Excerpts from a dataset
Start of Block

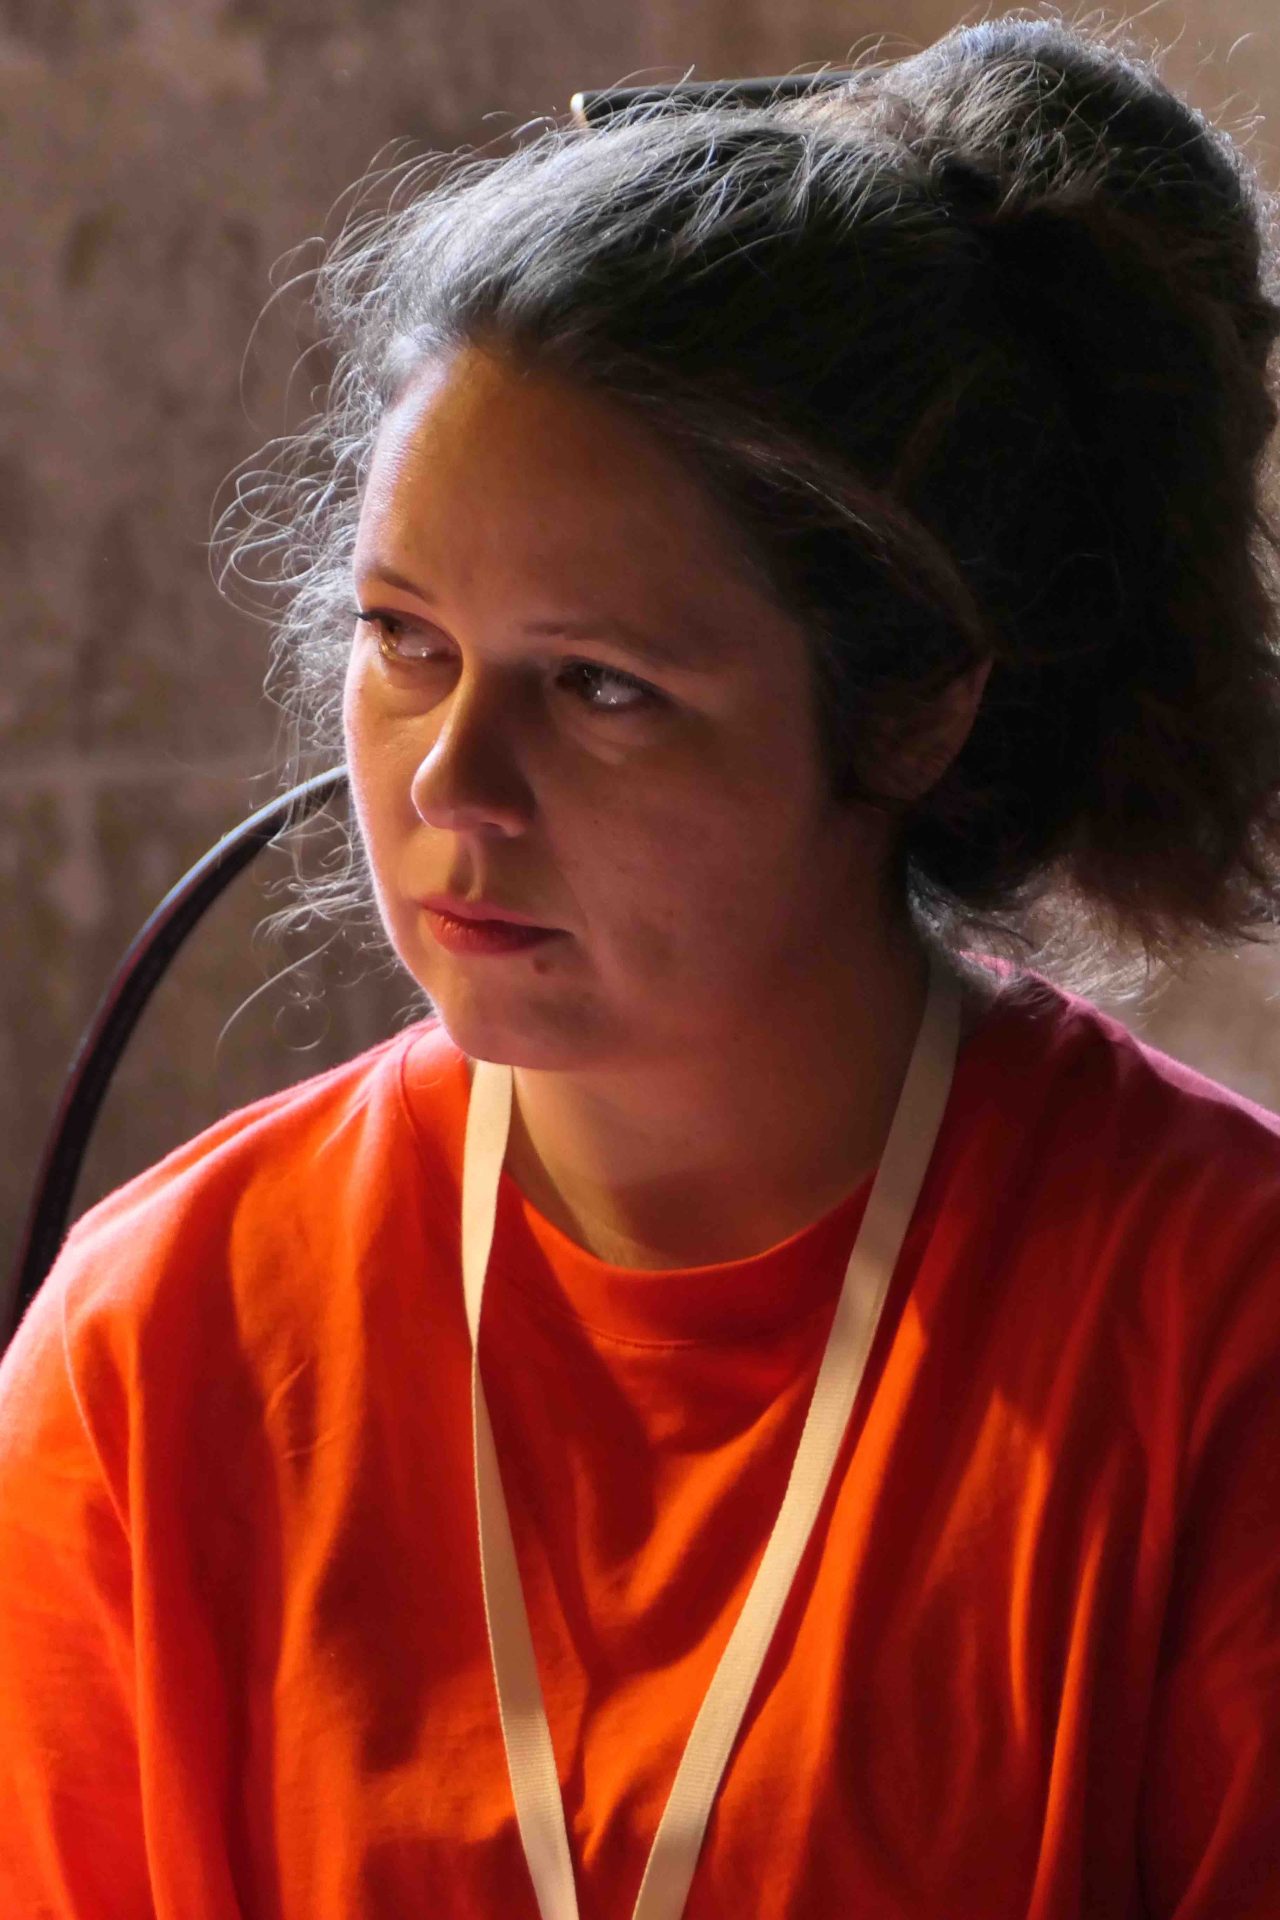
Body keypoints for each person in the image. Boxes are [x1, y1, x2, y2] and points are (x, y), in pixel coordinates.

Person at [2, 10, 1279, 1916]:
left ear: (918, 709)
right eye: (406, 639)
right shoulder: (156, 1343)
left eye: (600, 687)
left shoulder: (1216, 1325)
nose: (450, 782)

End of Block

» **ACTIVITY**:
Nothing but the pictures should be left out when the records are retyped exactly.

» **ANSWER SPACE**:
Body keypoints for each person in the image. Boxes are [x1, y1, x2, y2] and points are (x, y), in pixel coordinates.

Person at [2, 10, 1279, 1916]:
left ear: (918, 709)
right eye: (406, 639)
right shoulder: (156, 1343)
left eye: (600, 687)
left shoulder: (1216, 1325)
nose: (450, 782)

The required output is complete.